Baseball must be a great game to survive the fools who run it.
--Bill Terry, New York Giants, 1923-41
Like many baseball fans, my love of the game predates memory.
Between1943 and 1947, the Brooklyn Dodgers had a first baseman named Howie
Schultz.
Ineligible for military service because he was too tall, Schultz also played
in the NBA.
A .241 hitter, he hit 24 career home runs. I'm told I used to impersonate
Schultz's
rarely-witnessed home run trot in my grandmother's living room when we
still lived
with her after WWII. Evidently Howie went deep during my first visit to
Ebbets Field,
which I do not recall.
My father switched his allegiance from the Dodgers to the New York Giants
when
manager Leo Durocher changed teams. So my first conscious baseball memory
is of Russ
Hodges describing Bobby Thompson's playoff-winning 9th inning home run
off the
unfortunate Ralph Branca in 1951. If I close my eyes, I can still see the
Old Man standing
in front of the bathroom mirror in a sleeveless undershirt with shaving
cream on his face
when I burst in whooping that the Giants had won the pennant.
That was Willie Mays's rookie season, the idol of my youth.
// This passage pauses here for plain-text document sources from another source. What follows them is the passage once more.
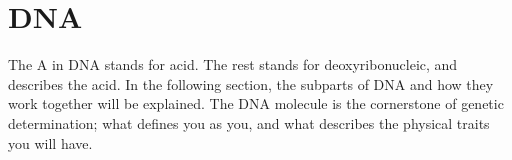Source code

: 
\section{DNA}
The A in DNA stands for acid. The rest stands for deoxyribonucleic, and describes the acid. In the following section, the subparts of DNA and how they work together will be explained. 
The DNA molecule is the cornerstone of genetic determination; what defines you as you, and what describes the physical traits you will have. 	
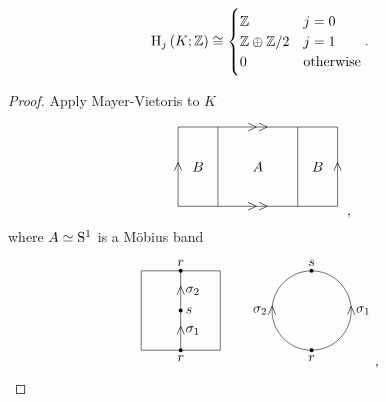 \begin{lemma}
$$ \H_j\br{K; \ZZ} \cong
\begin{cases}
\ZZ & j = 0 \\
\ZZ \oplus \ZZ / 2 & j = 1 \\
0 & \text{otherwise}
\end{cases}.
$$
\end{lemma}

\begin{proof}
Apply Mayer-Vietoris to $ K $
$$
\begin{tikzpicture}
\draw (-2, -1) to node{$ \wedge $} (-2, 1);
\draw (2, -1) to node{$ \wedge $} (2, 1);
\draw (-2, 1) to node{$ >> $} (2, 1);
\draw (-2, -1) to node{$ >> $} (2, -1);
\draw (-1, -1) to (-1, 1);
\draw (1, -1) to (1, 1);
\draw (0, 0) node{$ A $};
\draw (-1.5, 0) node{$ B $};
\draw (1.5, 0) node{$ B $};
\end{tikzpicture},
$$
where $ A \simeq \S^1 $ is a M\"obius band
$$
\begin{tikzpicture}
\draw (-1, -1) to (-1, 1);
\draw (1, -1) to (1, 1);
\draw (-1, 1) to (1, 1);
\draw (-1, -1) to (1, -1);
\draw (0, -1) to node{$ \wedge $} node[right]{$ \sigma_1 $} (0, 0);
\draw (0, 0) to node{$ \wedge $} node[right]{$ \sigma_2 $} (0, 1);
\fill (0, 0) circle (0.05) node[right]{$ s $};
\fill (0, -1) circle (0.05) node[below]{$ r $};
\fill (0, 1) circle (0.05) node[above]{$ r $};
\end{tikzpicture}
\qquad
\begin{tikzpicture}
\draw (0, 0) circle (1);
\fill (0, -1) circle (0.05) node[below]{$ r $};
\draw (1, 0) node{$ \wedge $} node[right]{$ \sigma_1 $};
\fill (0, 1) circle (0.05) node[above]{$ s $};
\draw (-1, 0) node{$ \wedge $} node[left]{$ \sigma_2 $};
\end{tikzpicture},
$$

\pagebreak


\end{proof}
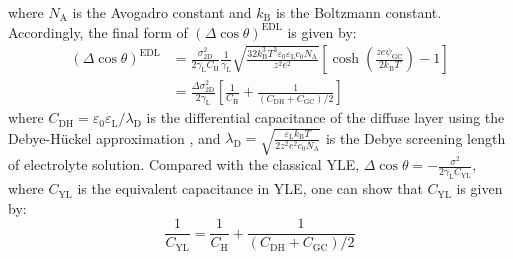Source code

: where \(N_{\mathrm{A}}\) is the Avogadro constant and \(k_{\mathrm{B}}\)
is the Boltzmann constant. Accordingly, the final form
of \((\Delta \cos \theta)^{\mathrm{EDL}}\) is given by:
\begin{equation}
\label{eqn:wet-Delta-cos-EDL-final}
\begin{aligned}
(\Delta \cos \theta)^{\mathrm{EDL}} &= \frac{\sigma_{\mathrm{2D}}^{2}}{2\gamma_{\mathrm{L}}
                                       C_{\mathrm{H}}}\frac{1}{\gamma_{\mathrm{L}}}
                                       \sqrt{\frac{32k_{\mathrm{B}}^{3}T^{3} \varepsilon_{0}\varepsilon_{\mathrm{L}} c_{0} 
                                       N_{\mathrm{A}}}{z^{2}e^{2}}} 
                                       \left[\cosh(\frac{z e \psi_{\mathrm{GC}}}{2k_{\mathrm{B}} T}) -1 \right]\\
                                    &= \frac{\Delta \sigma_{\mathrm{2D}}^{2}}{2\gamma_{\mathrm{L}}}
                                       \left[ \frac{1}{C_{\mathrm{H}}} + \frac{1}{(C_{\mathrm{DH}} + 
                                       C_{\mathrm{GC}})/2}\right]
\end{aligned}
\end{equation}
where
\(C_{\mathrm{DH}}=\varepsilon_{0}\varepsilon_{\mathrm{L}}/\lambda_{\mathrm{D}}\)
is the differential capacitance of the diffuse layer using the
Debye-Hückel approximation \cite{Bard_1980_electrochem_book}, and
\(\lambda_{\mathrm{D}}=\sqrt{\frac{\varepsilon_{\mathrm{L}}k_{\mathrm{B}}T}{2z^{2}e^{2}c_{0}N_{\mathrm{A}}}}\)
is the Debye screening length of electrolyte solution.
%
Compared with the
classical YLE,
\(\Delta \cos \theta =
-\frac{\sigma^{2}}{2\gamma_{\mathrm{L}}C_{\mathrm{YL}}}\), where
\(C_{\mathrm{YL}}\) is the equivalent capacitance in YLE, one can show
that \(C_{\mathrm{YL}}\) is given by:
\begin{equation}
\label{eqn:wet-CYL-model}
\frac{1}{C_{\mathrm{YL}}} = \frac{1}{C_{\mathrm{H}}} + \frac{1}{(C_{\mathrm{DH}} + C_{\mathrm{GC}})/2}
\end{equation}


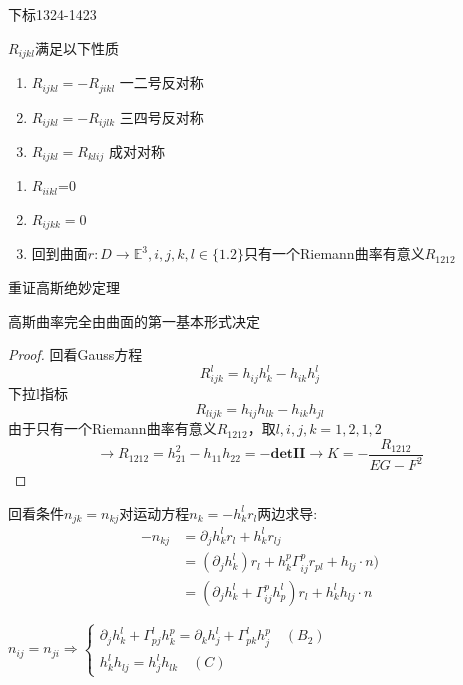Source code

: \documentclass[lang=cn,10pt,thmcnt=section]{elegantbook}
\begin{document}
\begin{remark}
    
    下标1324-1423
\end{remark}

\begin{proposition}
    $R_{ijkl}$满足以下性质
    \begin{enumerate}
        \item $R_{ijkl}=-R_{jikl}$ 一二号反对称
        \item $R_{ijkl}=-R_{ijlk}$ 三四号反对称
        \item $R_{ijkl}=R_{klij}$ 成对对称
    \end{enumerate}
\end{proposition}
\begin{corollary}
    \begin{enumerate}
        \item $ R_{iikl}$=0
        \item $ R_{ijkk}=0$
        \item 回到曲面$r:D\rightarrow \mathbb{E}^3,i,j,k,l\in\{1.2\}$只有一个Riemann曲率有意义$R_{1212}$
    \end{enumerate}
\end{corollary}

重证高斯绝妙定理
\begin{theorem}
高斯曲率完全由曲面的第一基本形式决定
\end{theorem}
\begin{proof}
    回看Gauss方程
    \[R_{ijk}^l=h_{ij}h^l_k-h_{ik}h^l_j\]
    下拉l指标
    \[R_{lijk}=h_{ij}h_{lk}-h_{ik}h_{jl}\]
    由于只有一个Riemann曲率有意义$R_{1212}$，取$l,i,j,k=1,2,1,2$
    \[\rightarrow R_{1212}=h^2_{21}-h_{11}h_{22}=-\mathbf{det II}\rightarrow K=-\frac{R_{1212}}{EG-F^2}
    \]
\end{proof}


回看条件$n_{jk}=n_{kj}$对运动方程$n_k=-h_k^l r_l$两边求导:
\begin{align*}
    -n_{kj}&=\partial_j h^l_k r_l+h^l_k r_{lj}\\
    &=(\partial_j h^l_k)r_l+h^p_k \Gamma_{ij}^p r_{pl} + h_{lj} \cdot n )\\
   &=(\partial_j h^l_k+\Gamma_{ij}^p h^l_p)r_l+h^l_k h_{lj} \cdot n
\end{align*}

$n_{ij}=n_{ji}\Rightarrow \begin{cases}
    \partial_j h^l_k+\Gamma_{pj}^l h^p_k=\partial_k h^l_j+\Gamma_{pk}^l h^p_j\quad(B_2)\label{B2}\\
    h^l_kh_{lj}=h^l_j h_{lk}\quad (C)\label{C}
\end{cases}$
\end{document}
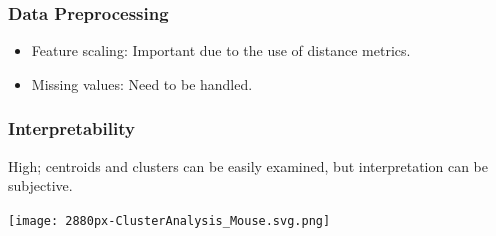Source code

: \documentclass[english, threecolumn]{latex4ei/latex4ei_sheet}
\begin{document}
\begin{sectionbox}
\subsubsection{Data Preprocessing}
\begin{itemize}
    \item Feature scaling: Important due to the use of distance metrics.
    \item Missing values: Need to be handled.
\end{itemize}

\subsubsection{Interpretability}
High; centroids and clusters can be easily examined, but interpretation can be subjective.

\texttt{[image: 2880px-ClusterAnalysis\_Mouse.svg.png]}
\end{sectionbox}
\end{document}
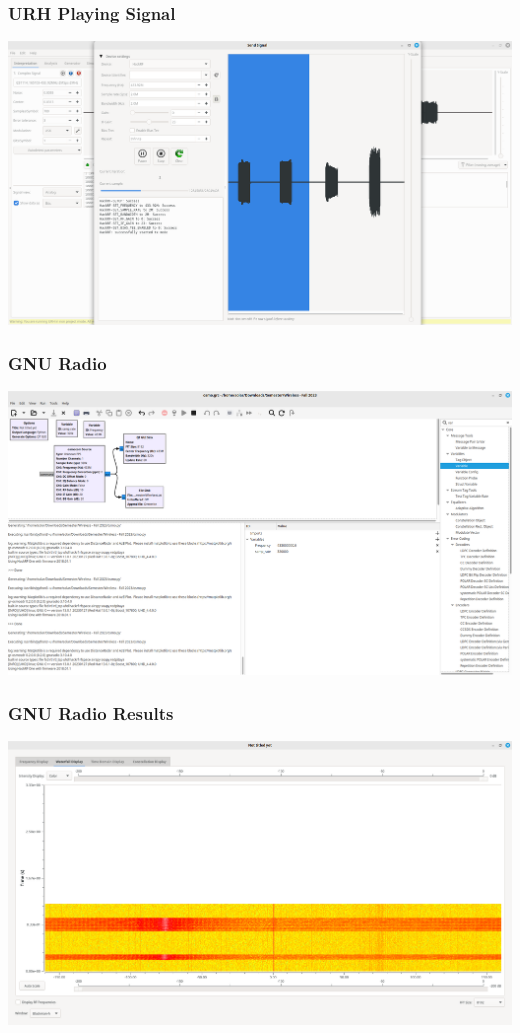\documentclass{beamer}
\begin{document}
\begin{frame}
\frametitle{URH Playing Signal}
\includegraphics[width=\textwidth]{../Pics/screenshots/URH_Playing_Signal.png}
\end{frame}

\begin{frame}
\frametitle{GNU Radio}
\includegraphics[width=\textwidth]{../Pics/screenshots/gnu_radio.png}
\end{frame}

\begin{frame}
\frametitle{GNU Radio Results}
\includegraphics[width=\textwidth]{../Pics/screenshots/gnu_radio_results.png}
\end{frame}
\end{document}

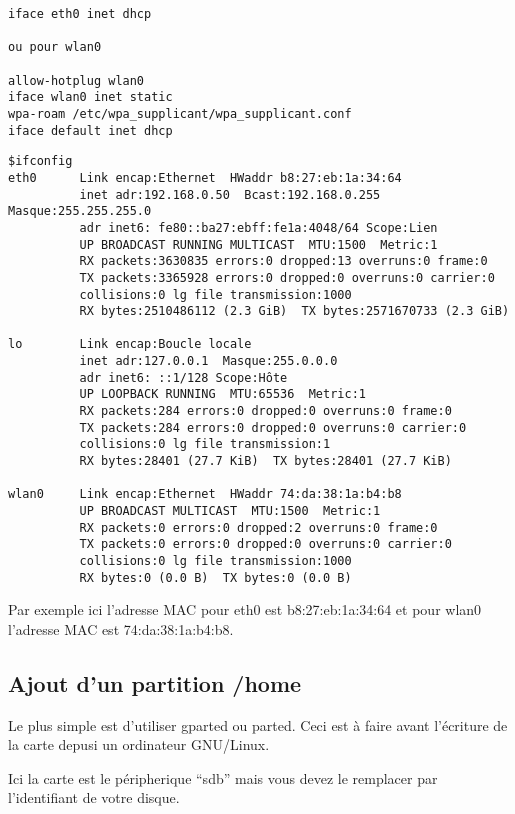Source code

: \begin{verbatim}
iface eth0 inet dhcp

ou pour wlan0

allow-hotplug wlan0
iface wlan0 inet static
wpa-roam /etc/wpa_supplicant/wpa_supplicant.conf
iface default inet dhcp
\end{verbatim}

\begin{verbatim}
$ifconfig
eth0      Link encap:Ethernet  HWaddr b8:27:eb:1a:34:64  
          inet adr:192.168.0.50  Bcast:192.168.0.255  Masque:255.255.255.0
          adr inet6: fe80::ba27:ebff:fe1a:4048/64 Scope:Lien
          UP BROADCAST RUNNING MULTICAST  MTU:1500  Metric:1
          RX packets:3630835 errors:0 dropped:13 overruns:0 frame:0
          TX packets:3365928 errors:0 dropped:0 overruns:0 carrier:0
          collisions:0 lg file transmission:1000 
          RX bytes:2510486112 (2.3 GiB)  TX bytes:2571670733 (2.3 GiB)

lo        Link encap:Boucle locale  
          inet adr:127.0.0.1  Masque:255.0.0.0
          adr inet6: ::1/128 Scope:Hôte
          UP LOOPBACK RUNNING  MTU:65536  Metric:1
          RX packets:284 errors:0 dropped:0 overruns:0 frame:0
          TX packets:284 errors:0 dropped:0 overruns:0 carrier:0
          collisions:0 lg file transmission:1 
          RX bytes:28401 (27.7 KiB)  TX bytes:28401 (27.7 KiB)

wlan0     Link encap:Ethernet  HWaddr 74:da:38:1a:b4:b8  
          UP BROADCAST MULTICAST  MTU:1500  Metric:1
          RX packets:0 errors:0 dropped:2 overruns:0 frame:0
          TX packets:0 errors:0 dropped:0 overruns:0 carrier:0
          collisions:0 lg file transmission:1000 
          RX bytes:0 (0.0 B)  TX bytes:0 (0.0 B)
\end{verbatim}

Par exemple ici l'adresse MAC pour eth0 est b8:27:eb:1a:34:64 et pour wlan0 l'adresse MAC est 74:da:38:1a:b4:b8.

\subsection{Ajout d'un partition /home}

Le plus simple est d'utiliser gparted ou parted. Ceci est à faire avant l'écriture de la carte depusi un ordinateur GNU/Linux.

Ici la carte est le péripherique ``sdb'' mais vous devez le remplacer par l'identifiant de votre disque. 

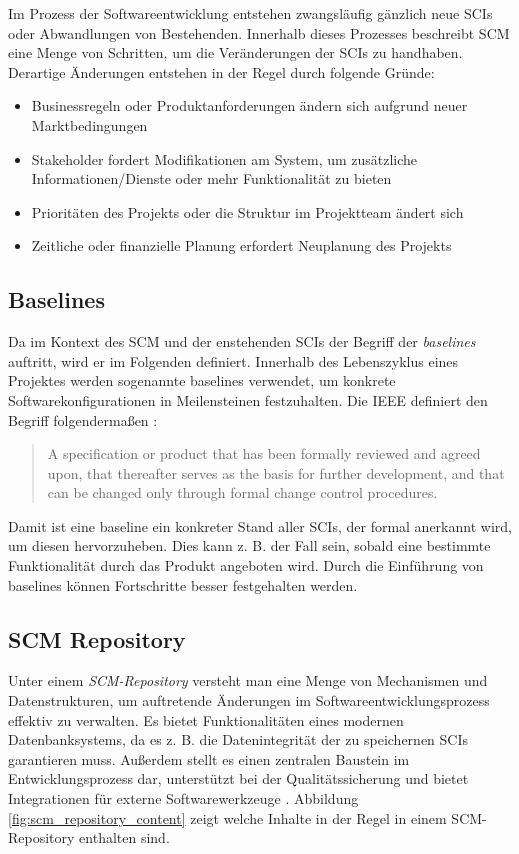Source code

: \documentclass[runningheads,a4paper]{uwsese}
\begin{document}
Im Prozess der Softwareentwicklung entstehen zwangsläufig gänzlich neue SCIs oder
Abwandlungen von Bestehenden.
Innerhalb dieses Prozesses beschreibt SCM eine Menge von Schritten, um die
Veränderungen der SCIs zu handhaben. Derartige Änderungen entstehen in
der Regel durch folgende Gründe:

\begin{itemize}
	\item Businessregeln oder Produktanforderungen ändern sich aufgrund neuer Marktbedingungen
	\item Stakeholder fordert Modifikationen am System, um zusätzliche Informationen/Dienste
        oder mehr Funktionalität zu bieten
	\item Prioritäten des Projekts oder die Struktur im Projektteam ändert sich
	\item Zeitliche oder finanzielle Planung erfordert Neuplanung des Projekts
\end{itemize}

\subsection{Baselines}
Da im Kontext des SCM und der enstehenden SCIs der Begriff der {\em baselines} auftritt,
wird er im Folgenden definiert.
Innerhalb des Lebenszyklus eines Projektes werden sogenannte baselines
verwendet, um konkrete Softwarekonfigurationen in Meilensteinen festzuhalten.
Die IEEE definiert den Begriff folgendermaßen \cite[p. 588]{Pressman:2009:SEP:1593949}:

\begin{quote}
  A specification or product that has been formally reviewed and agreed upon,
  that thereafter serves as the basis for further development, and that can be
  changed only through formal change control procedures.
\end{quote}

Damit ist eine baseline ein konkreter Stand aller SCIs, der formal anerkannt
wird, um diesen hervorzuheben. Dies kann z. B. der Fall sein, sobald eine bestimmte
Funktionalität durch das Produkt angeboten wird. Durch die Einführung von baselines
können Fortschritte besser festgehalten werden.

\subsection{SCM Repository}
Unter einem {\em SCM-Repository} versteht man eine Menge von Mechanismen und
Datenstrukturen, um auftretende Änderungen im Softwareentwicklungsprozess
effektiv zu verwalten. Es bietet Funktionalitäten eines modernen Datenbanksystems,
da es z. B. die Datenintegrität der zu speichernen SCIs garantieren muss.
Außerdem stellt es einen zentralen Baustein im Entwicklungsprozess dar, unterstützt
bei der Qualitätssicherung und bietet Integrationen für externe Softwarewerkzeuge
\cite[p. 590f]{Pressman:2009:SEP:1593949}. Abbildung \ref{fig:scm_repository_content}
zeigt welche Inhalte in der Regel in einem SCM-Repository enthalten sind.
\end{document}
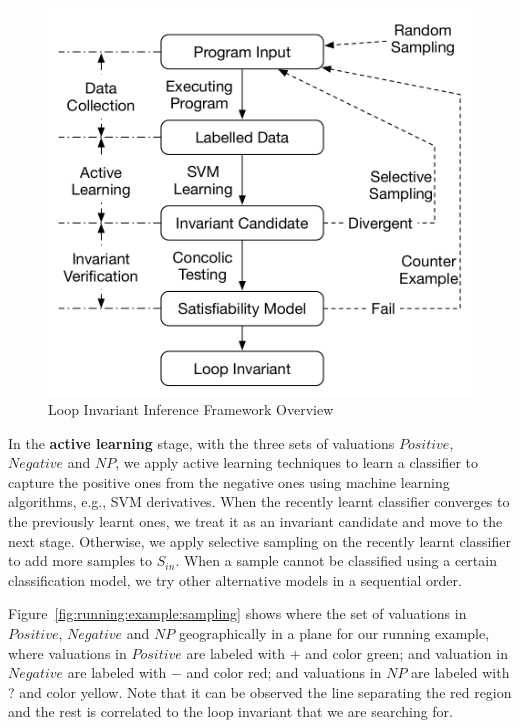 \begin{figure}[t]
    \centering
    \includegraphics[scale=0.45]{figures/overview.pdf}
    \caption{Loop Invariant Inference Framework Overview}
    \label{fig:overview}
\end{figure}

In the \textbf{active learning} stage, with the three sets of valuations $Positive$, $Negative$ and $NP$, we apply active learning techniques to learn a classifier to capture the positive ones from the negative ones
    using machine learning algorithms, e.g., SVM derivatives.
    When the recently learnt classifier converges to the previously learnt ones,
    we treat it as an invariant candidate and move to the next stage.
    Otherwise, we apply selective sampling on the recently learnt classifier
    to add more samples to $S_{\mathit{in}}$.
    When a sample cannot be classified using a certain classification model,
    we try other alternative models in a sequential order.

Figure~\ref{fig:running:example:sampling} shows where the set of valuations in $Positive$, $Negative$ and $NP$ geographically in a plane for our running example, where valuations in $Positive$ are labeled with $+$ and color green; and valuation in $Negative$ are labeled with $-$ and color red; and valuations in $NP$ are labeled with ? and color yellow. Note that it can be observed the line separating the red region and the rest is correlated to the loop invariant that we are searching for.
Debating with
friends
the relative merits of Mays, Mickey Mantle and Duke Snider, the three Hall
of Fame
centerfielders who played for New York teams in the Fifties, was how I
learned to argue.
Incidentally, I was right about that too.
The only Proustian moment of my life came about five years ago when
I first
acquired my biggest best friend, Rusty, a quarter horse. The first time
I rode him outside
a fence was on a hot afternoon in August. We were trotting along a dusty
farm road through
a new-mown hay field when I was struck by a wave of feeling so strong it's
a wonder
I didn't fall off.
Like music, scent triggers memory and emotion. I have always loved animals,
but suddenly
realized it was partly the way horses SMELL that made me unaccountably
happy around them.
Especially in summer, horses give off a pungent odor of dust, grass, sweat,
and, of course,
horsehide. That's the smell of baseball. My happiest days as an American
boy were spent on
standing on the pitcher's mound or scuffling the dirt around third base
inhaling the
neatsfoot-oil and leather scent of my mitt, with the Old Man on the bench
flashing signs.
My wife's father George Haynie coached the Little Rock Doughboys. Diane
settled for me
because she was too young to get Brooks Robinson's attention. Of the million
reasons why
marrying her was the smartest thing I've ever done, the fact that she still
can't understand how
the Cubs let Greg Maddux get away ranks high.
Given all that, it shouldn't have surprised me that I slept fitfully last
Thursday before the
Major League Baseball Players Association strike date, and dreamed all
night about losing
the game. My friend Steve Fehr, part of the negotiating team for the players
union, urged me
not to panic. This year would be different. Both sides in baseball's
long, acrimonious history
of labor disputes understood that they had to settle. After many failures,
the owners had given up
on breaking the union, and the players knew that the sport's economics
needed fixing.
Fehr also reminded me that while sports reporting may be marginally less
dread-ful than
American political journalism, it too features a lot of stylized posturing
by people who love to
play 'Let's you and him fight.' Doomsayers on the sports and
editorial pages could scarcely
conceal their wish that the MBPLA would call a strike so they could keep
launching
self-righteous Jeremiads.
Even though I expected it, the settlement announcement still gave me goosebumps
when I
saw it on CNN. There was my pal Steve, exhausted from round-the-clock bargaining,
sitting on
the dias next to Atlanta pitcher Tom Glavine. While not a Braves fan, I'm
a National League guy.
I've probably pulled for or against Glavine 100 times over his 16 year
career. What separates a
pitcher like him (and Maddux) from the others isn't size, strength or overpowering
physical gifts.
It's his fine-honed skill, intelligence, determination, and, yes, character.
Given that millions are willing to pay to watch Glavine perform, how much
SHOULD he earn?
After the settlement, a Republican friend asked why I thought his 'Cro-Magnon'
friends were
privately disappointed that the strike hadn't happened. Mostly envy, I
said. Less for the fame or
the money than the players's collective ability to stand the normal American
order of things on its head.
In a country where some Wal-Mart managers felt free to lock employees inside
the building
and make them work overtime without pay, the success of the MBPLA
can't help but evoke
resentment. Everybody else has to suck up, why not them?
On Sunday, I watched the Cubs' improbable eighth inning rally against the
Cards. As part of
my playoff preparations, I also saw exciting ninth-inning comebacks by
the Diamondbacks over
the Giants and the Oakland A's over Minnesota - all in front of big, roaring
crowds. Rumors of
the greatest game's demise have been greatly exaggerated.